Even the UK’s Children and Family Court Advisory and Support Service (CAFCASS), which is tasked with  independently advising the family courts about what is safe for children and in their best interests, order abusive men who are in custody and access disputes with their partners and former partners to DVPPs. While CAFCASS claims perpetrators attending these two to two-and-a-half-hour long group sessions for six months can make “a real difference” to the lives of all those involved, including children, people working to end male violence are convinced that these programmes provide little benefit to children and women, and serve only to reduce the caseload of courts and save money for the authorities.

Karen Ingala Smith, the CEO of NIA Project, a feminist advocacy initiative committed to ending male violence, for example, is deeply concerned about the “creeping normalisation” of perpetrator programmes.

“One of the first things I noticed about CAFCASS’s information about their DVPP is that it appears to have slipped their notice that intimate partner violence and abuse is largely perpetrated by males upon female partners and children,” Smith told me. “This immediately raises concerns for me about what hope there is of the programme dealing effectively with attitudes feeding male entitlement and control which underpin much domestic abuse.”

Defenders of DVPPs often tell me that the primary aim of such programmes is to  get perpetrators to face up to what they have done. However, there is a large body of evidence pointing to the inefficiency of DVPPs in changing perpetrator attitudes.

In 2015, for example, Project Mirabal  – a multi-site study of domestic violence perpetrator programmes in the UK which includes interviews with 64 white British programme attendees – showed that many domestic abusers refuse to take full responsibility for their actions even after completing a DVPP. According to the study, prior to the course, some 90 percent of the interviewees were attempting to justify their abusive behaviour, and after completing the programme, at least three-quarters of the men continued to make excuses.

The project, which included a survey of 100 women whose partners participated in a DVPP,  also revealed certain successes of such programmes. For example, it showed that just over half of the women who responded to the survey reported feeling “very safe” after the programme, compared with less than one in 10 before it (51 percent compared with 8 percent). But of course, this still means these programmes left almost half of the women surveyed living in fear.

Some victims prefer the DVPP route to criminal prosecution because they do not want their abusive partner, or the father of their children, in prison. They merely want them to change and meet their household and parenting responsibilities. But it is difficult to see how attending short, weekly group sessions for just six months can undo a lifetime of patriarchal conditioning underpinning the violent, abusive and coercive actions of men who abuse their partners and children. As research shows, DVPPs are in no way a golden ticket to ending male violence.

Only prosecutions and sanctions can deter violent men and truly protect victims. Authorities in the UK, however, are failing women who survive male violence. Rates of reporting domestic abuse to the police are increasing but only a third of these reports are ending in an arrest. Meanwhile, the number of referrals from the police to the prosecution services for charging are declining.
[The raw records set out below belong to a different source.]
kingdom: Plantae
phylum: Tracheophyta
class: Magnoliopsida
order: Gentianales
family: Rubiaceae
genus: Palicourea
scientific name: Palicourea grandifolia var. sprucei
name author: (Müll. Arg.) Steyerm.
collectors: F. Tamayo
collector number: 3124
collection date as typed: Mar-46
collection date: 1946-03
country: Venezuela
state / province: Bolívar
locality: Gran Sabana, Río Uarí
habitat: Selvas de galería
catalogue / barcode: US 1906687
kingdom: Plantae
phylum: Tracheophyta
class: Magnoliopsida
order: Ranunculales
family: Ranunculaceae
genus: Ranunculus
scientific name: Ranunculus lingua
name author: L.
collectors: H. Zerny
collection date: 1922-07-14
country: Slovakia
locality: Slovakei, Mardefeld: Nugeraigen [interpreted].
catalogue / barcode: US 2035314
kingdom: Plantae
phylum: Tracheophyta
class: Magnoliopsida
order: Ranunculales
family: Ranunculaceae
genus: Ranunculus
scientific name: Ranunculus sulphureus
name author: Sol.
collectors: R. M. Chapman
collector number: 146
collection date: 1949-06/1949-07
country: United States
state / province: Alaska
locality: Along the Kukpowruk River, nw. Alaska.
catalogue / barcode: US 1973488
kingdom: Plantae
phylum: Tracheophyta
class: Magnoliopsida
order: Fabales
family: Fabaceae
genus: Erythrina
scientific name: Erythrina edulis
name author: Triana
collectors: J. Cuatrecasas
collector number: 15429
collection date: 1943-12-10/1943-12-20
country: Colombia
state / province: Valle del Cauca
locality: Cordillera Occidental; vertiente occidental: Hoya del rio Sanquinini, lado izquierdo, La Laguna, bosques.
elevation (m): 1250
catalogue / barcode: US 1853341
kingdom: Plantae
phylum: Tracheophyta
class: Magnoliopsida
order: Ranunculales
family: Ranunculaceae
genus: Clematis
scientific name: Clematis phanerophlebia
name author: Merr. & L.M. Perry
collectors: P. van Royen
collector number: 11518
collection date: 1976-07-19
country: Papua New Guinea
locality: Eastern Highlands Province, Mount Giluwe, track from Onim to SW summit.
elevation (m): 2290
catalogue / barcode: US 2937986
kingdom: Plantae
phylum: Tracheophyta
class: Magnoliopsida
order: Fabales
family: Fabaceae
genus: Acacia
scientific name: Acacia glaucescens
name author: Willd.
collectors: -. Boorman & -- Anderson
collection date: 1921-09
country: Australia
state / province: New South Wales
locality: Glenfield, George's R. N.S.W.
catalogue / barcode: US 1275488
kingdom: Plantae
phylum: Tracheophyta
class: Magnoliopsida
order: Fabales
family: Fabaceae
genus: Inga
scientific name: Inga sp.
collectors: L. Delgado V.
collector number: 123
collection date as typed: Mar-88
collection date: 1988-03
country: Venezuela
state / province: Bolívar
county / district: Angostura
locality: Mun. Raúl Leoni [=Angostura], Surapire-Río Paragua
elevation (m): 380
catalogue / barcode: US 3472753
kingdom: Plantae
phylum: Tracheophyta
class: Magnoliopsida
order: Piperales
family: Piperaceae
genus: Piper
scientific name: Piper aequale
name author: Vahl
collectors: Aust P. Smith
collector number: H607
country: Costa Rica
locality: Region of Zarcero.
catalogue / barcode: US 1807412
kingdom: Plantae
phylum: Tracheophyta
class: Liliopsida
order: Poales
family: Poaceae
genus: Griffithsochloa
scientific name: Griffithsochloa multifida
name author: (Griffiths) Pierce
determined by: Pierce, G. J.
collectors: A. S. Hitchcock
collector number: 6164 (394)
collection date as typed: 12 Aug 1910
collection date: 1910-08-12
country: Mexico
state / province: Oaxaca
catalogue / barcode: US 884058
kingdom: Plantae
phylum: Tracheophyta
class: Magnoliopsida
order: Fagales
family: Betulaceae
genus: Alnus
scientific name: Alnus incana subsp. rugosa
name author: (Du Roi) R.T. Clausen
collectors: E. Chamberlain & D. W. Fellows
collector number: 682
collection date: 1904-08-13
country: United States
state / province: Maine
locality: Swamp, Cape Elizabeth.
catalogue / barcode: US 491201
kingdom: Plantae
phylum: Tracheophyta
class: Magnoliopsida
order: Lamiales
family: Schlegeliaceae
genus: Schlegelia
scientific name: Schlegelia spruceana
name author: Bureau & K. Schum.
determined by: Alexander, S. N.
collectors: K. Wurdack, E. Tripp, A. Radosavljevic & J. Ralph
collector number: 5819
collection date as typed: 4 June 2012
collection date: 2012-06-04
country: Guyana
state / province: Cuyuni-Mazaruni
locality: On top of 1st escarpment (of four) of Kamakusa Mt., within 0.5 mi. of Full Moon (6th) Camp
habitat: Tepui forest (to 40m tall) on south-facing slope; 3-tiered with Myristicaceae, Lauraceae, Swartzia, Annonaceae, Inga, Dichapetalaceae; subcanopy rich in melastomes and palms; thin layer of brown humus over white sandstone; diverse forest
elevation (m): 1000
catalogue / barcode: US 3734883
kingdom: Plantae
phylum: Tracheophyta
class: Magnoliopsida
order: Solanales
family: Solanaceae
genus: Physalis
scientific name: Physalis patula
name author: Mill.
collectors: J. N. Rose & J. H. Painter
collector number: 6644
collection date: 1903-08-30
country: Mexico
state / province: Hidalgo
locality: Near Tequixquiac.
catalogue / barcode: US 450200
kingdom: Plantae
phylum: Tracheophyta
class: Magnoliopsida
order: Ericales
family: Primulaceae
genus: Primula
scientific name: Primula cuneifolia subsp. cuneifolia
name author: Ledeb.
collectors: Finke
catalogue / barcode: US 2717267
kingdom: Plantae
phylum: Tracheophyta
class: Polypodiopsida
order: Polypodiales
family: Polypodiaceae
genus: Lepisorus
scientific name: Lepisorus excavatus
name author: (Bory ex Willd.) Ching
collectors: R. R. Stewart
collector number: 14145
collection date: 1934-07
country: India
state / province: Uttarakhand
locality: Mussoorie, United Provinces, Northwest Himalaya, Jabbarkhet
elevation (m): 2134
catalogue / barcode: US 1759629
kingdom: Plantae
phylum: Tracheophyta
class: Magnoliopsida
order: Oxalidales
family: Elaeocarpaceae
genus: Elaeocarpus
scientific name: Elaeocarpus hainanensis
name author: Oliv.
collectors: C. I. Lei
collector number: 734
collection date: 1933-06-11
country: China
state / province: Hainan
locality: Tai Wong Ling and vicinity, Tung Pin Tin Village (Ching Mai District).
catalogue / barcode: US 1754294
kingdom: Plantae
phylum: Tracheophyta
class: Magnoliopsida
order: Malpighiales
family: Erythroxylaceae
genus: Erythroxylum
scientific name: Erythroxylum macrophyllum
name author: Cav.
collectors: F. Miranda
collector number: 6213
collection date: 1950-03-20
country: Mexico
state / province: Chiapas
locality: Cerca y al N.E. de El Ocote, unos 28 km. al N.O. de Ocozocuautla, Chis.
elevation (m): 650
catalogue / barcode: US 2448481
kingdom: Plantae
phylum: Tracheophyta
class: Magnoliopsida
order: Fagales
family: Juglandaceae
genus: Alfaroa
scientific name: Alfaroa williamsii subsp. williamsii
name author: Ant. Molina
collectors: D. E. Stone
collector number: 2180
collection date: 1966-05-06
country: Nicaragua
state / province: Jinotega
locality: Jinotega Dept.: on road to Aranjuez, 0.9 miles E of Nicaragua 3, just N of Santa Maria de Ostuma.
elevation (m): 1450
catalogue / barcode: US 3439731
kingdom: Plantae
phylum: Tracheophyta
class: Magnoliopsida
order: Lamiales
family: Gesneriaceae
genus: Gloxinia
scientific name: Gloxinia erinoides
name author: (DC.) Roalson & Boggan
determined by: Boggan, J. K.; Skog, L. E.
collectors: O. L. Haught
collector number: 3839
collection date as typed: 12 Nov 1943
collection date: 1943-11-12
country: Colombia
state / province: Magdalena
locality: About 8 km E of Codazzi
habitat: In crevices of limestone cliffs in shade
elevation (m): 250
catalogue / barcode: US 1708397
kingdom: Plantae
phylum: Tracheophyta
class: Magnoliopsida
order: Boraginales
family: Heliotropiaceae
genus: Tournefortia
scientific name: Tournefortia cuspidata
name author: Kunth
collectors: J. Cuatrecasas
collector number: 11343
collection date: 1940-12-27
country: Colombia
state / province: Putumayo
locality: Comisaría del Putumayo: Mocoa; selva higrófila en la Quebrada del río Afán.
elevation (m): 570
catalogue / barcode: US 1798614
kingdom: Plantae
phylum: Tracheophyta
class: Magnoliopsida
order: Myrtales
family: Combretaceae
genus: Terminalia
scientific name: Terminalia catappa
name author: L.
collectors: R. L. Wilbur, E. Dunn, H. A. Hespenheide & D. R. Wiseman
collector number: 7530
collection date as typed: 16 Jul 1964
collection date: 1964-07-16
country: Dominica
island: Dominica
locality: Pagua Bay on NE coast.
Public bodies are increasingly passing on the responsibility of dealing with domestic violence and preventing future abuse to DVPPs to the detriment of victims.

DVPPs may have certain uses and advantages, but only if they come hand in hand with effective prosecutions and criminal sanctions. If authorities are serious about addressing male violence, they should stop handing get-out-of-jail-free cards to perpetrators only because it is convenient.

The views expressed in this article are the author’s own and do not necessarily reflect Al Jazeera’s editorial stance.